Schenectady, N.Y. (March 30, 1998) – Photographer Judith Ellis Glickman, whose photographs comprise the Holocaust remembrance exhibit Of Light Amidst the Darkness – The Danish Rescue at Union College, will give a gallery talk and slide presentation on her work on Tuesday, April 14, at 8 p.m. in Union's Nott Memorial.

Her talk — part of Lessons for Humanity, a series of Holocaust remembrance events at Union College — is free and open to the public.

Glickman, the daughter of California pictorialist photographer Irving Bennett Ellis, studied at UCLA, the Maine Photographic Workshop, and the Maine College of Art. Her interest in Holocaust-related images began in the early 1980s, when she volunteered at the Martyrs Memorial Museum of the Holocaust in Los Angeles. She took portraits of survivors, including Elie Wiesel, and photographed the museum's artifacts.
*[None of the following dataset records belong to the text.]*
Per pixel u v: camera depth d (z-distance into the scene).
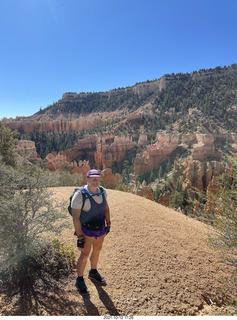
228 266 5.74
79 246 3.64
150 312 3.71
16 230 4.46
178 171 63.56
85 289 3.91
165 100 170.12
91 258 4.19
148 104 181.62
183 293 4.39
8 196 4.59
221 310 4.20
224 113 123.38
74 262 4.79
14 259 4.23
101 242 4.05
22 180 4.83
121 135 122.50
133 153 115.00
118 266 4.86
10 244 4.36
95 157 114.38
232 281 4.97
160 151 95.62
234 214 4.74
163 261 5.35
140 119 152.00
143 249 5.75
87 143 120.12
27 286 3.92
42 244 4.79
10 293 3.71
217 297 4.50
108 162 113.00
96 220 3.80
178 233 7.26
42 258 4.65
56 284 4.08
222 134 103.12
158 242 6.29
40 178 4.95
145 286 4.34
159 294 4.19
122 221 7.39
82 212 3.71
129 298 3.94
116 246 5.72
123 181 92.38
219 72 181.38
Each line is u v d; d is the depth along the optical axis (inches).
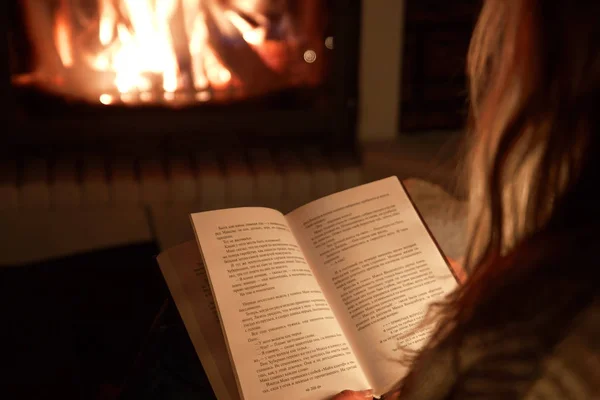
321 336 32.0
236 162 84.7
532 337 13.4
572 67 13.9
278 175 83.1
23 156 83.2
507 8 16.1
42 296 57.1
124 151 85.4
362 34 86.4
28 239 80.1
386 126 90.0
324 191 84.7
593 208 13.6
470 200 22.7
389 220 35.8
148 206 81.3
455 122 92.7
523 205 16.8
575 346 13.0
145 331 52.6
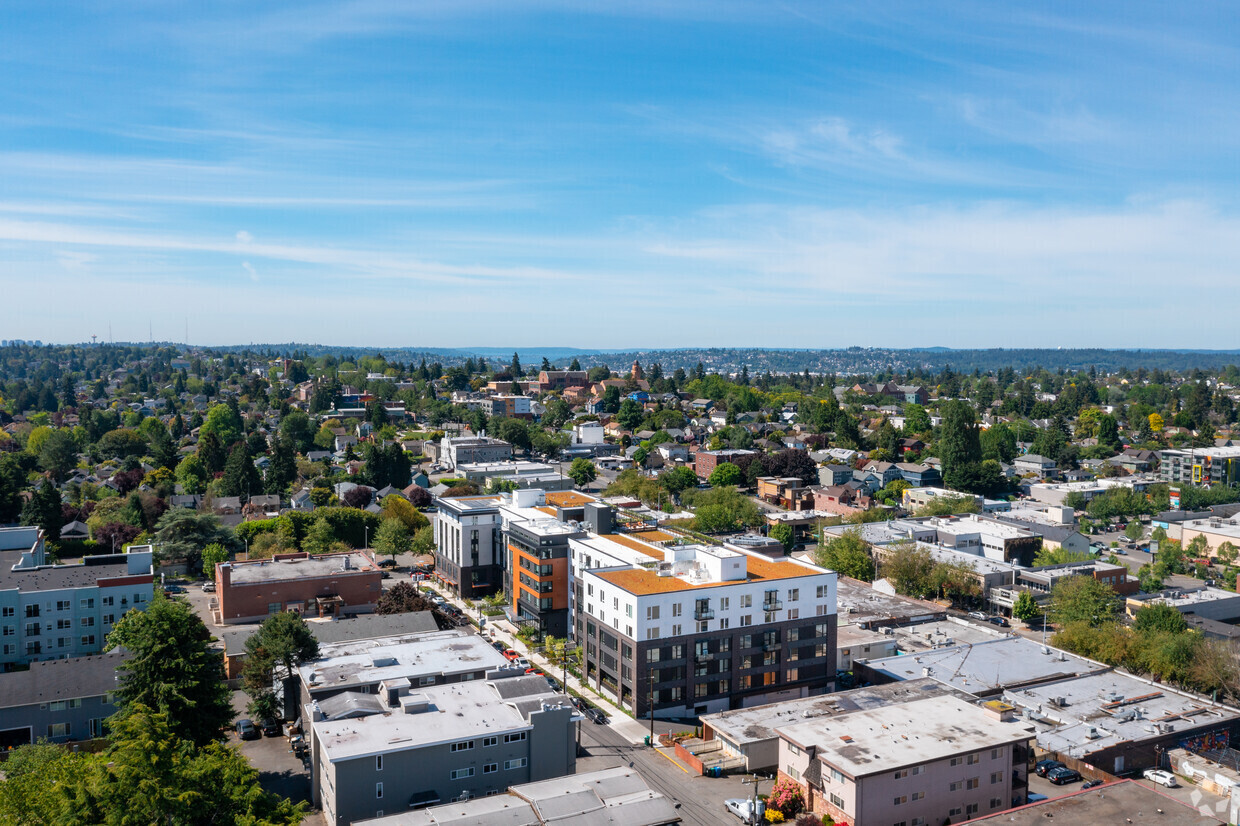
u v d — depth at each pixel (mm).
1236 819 86312
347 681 99000
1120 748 99625
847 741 90375
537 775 87812
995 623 159125
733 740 98875
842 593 163875
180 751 70562
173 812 62250
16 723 99000
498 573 172375
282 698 109750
In 1988, she photographed sites where millions of Jews were exterminated. In 1992, the Thanks to Scandinavia Foundation commissioned Glickman to photograph Danish resistance leaders, rescuers, survivors, and sites relating to the Danish resistance (the subject of the show on display through April 23 in the Nott Memorial).

Her awards include Fellowship Distinction, the highest honor awarded by the Royal Photographic Society of Great Britain. She is affiliated with Howard Greenberg Gallery, New York. Glickman's work is represented in over 200 private collections as well as the Whitney Museum of American Art; the United States Holocaust Memorial Museum, Washington, D.C.; the Jewish Museum, New York; and the Denver Art Museum. Glickman's images have been published in over 100 periodicals and books, including The Royal Photographic Society Journal, The New York Times, Art News, and Art Pictorialist Photographer.

“Although I was familiar with this tragic period and had photographed Holocaust-related subject matter for over 10 years, it wasn't until I had stood inside Auschwitz for that first time that this work become personal, real, and immediate,” Glickman said.

Lessons for Humanity is presented by Union College and the Holocaust Survivors and Friends Education Center. Major support is provided by an anonymous donor from the Union College family.